ADM And Visualization During a Performance

ADM And Visualization During a Performance
[Originally Posted on December 2, 2010 by Richard Matteson]


Today we’ll look at the role that ADM (Aim Directed Movement) and visualization play during a performance. Aaron Shearer talked about ADM and also about visualization but he never said they were the same- for a reason.

They use similar mental processes. ADM is used to see in advance a single movement form of a series of movement forms. You can use visualization to see, in advance, movement forms (ADM) and/or visualize the melody line (silent solfege) or the rhythm.

So ADM is a subset or a function of visualization- they are not the same.

It’s important to note that both ADM and visualization are products of the conscious mind even if they are part of the subconscious mind. This distinction is important, for the conscious mind should direct the subconscious mind during a performance.

Let’s say you consciously use ADM to learn a piece. This is the best way to learn. You slowly play each movement form with continuity and accuracy (we’ll look at the steps involved in another blog). After several correct repetitions the information is now stored in the subconscious mind. Soon the piece can be played entirely by the subconscious mind much the same way you can drive to work or walk to class and never know how you got there- you’ve done it so many times that the subconscious can perform the task.

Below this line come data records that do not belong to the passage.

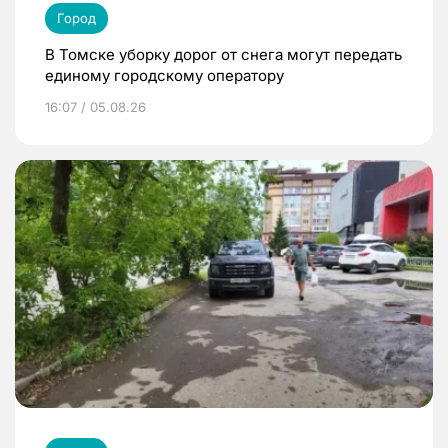
Город
В Томске уборку дорог от снега могут передать
единому городскому оператору
16:07 / 05.08.26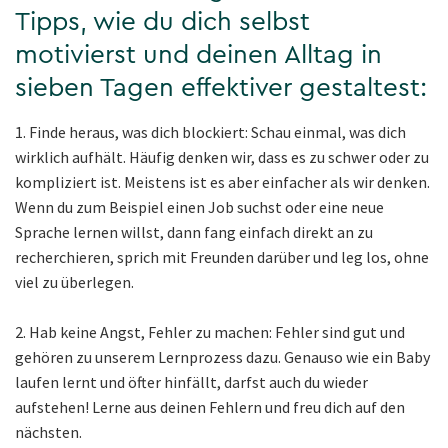
Tipps, wie du dich selbst
motivierst und deinen Alltag in
sieben Tagen effektiver gestaltest:
1. Finde heraus, was dich blockiert: Schau einmal, was dich
wirklich aufhält. Häufig denken wir, dass es zu schwer oder zu
kompliziert ist. Meistens ist es aber einfacher als wir denken.
Wenn du zum Beispiel einen Job suchst oder eine neue
Sprache lernen willst, dann fang einfach direkt an zu
recherchieren, sprich mit Freunden darüber und leg los, ohne
viel zu überlegen.
2. Hab keine Angst, Fehler zu machen: Fehler sind gut und
gehören zu unserem Lernprozess dazu. Genauso wie ein Baby
laufen lernt und öfter hinfällt, darfst auch du wieder
aufstehen! Lerne aus deinen Fehlern und freu dich auf den
nächsten.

If you use ADM consciously at the same time your subconscious mind is playing the piece, you’re reinforcing and directing information that you already know. If something goes wrong or if you want to add expressive phrasing or tone colors, you’re able to do this because your conscious and subconscious are one.

This is especially important when dealing with mistakes during a performance. Your conscious mind has a procedure for the best way to handle mistakes (see my blog: Mistakes During a Performance) and it directs the subconscious so the performance will be the best it can be.

If the conscious mind is not focused on the music and using ADM when something happens- a mistake or a distraction- the subconscious mind will be unable to recover once once the series of connected movements is interrupted.

You’ll be like the driver on autopilot that suddenly realizes another car had lost control and is going to hit him. Too late, too late, too late. The conscious mind was not paying attention.

One of the most important uses of visualization occurs during a *performance before you start playing a piece or suite or sonata. Not only must you use ADM to mentally play through the first movement forms but you’ll need to silently solfege the melody, firmly establishing the first several measures in your mind. Before you begin, you place your fingers to play the very first movement form, then after establishing the correct tempo by gently feeling the pulse with your right toes, you begin.

Too often performers start on shaky ground, not really knowing what they are going to play. Or, in their excitement, they begin playing at a tempo that is much too fast and they’ll never be able to accurately play the piece at that tempo.

More to come—-


*In many recitals the performers memorize the music and do not have the sheet music they are playing on the stage.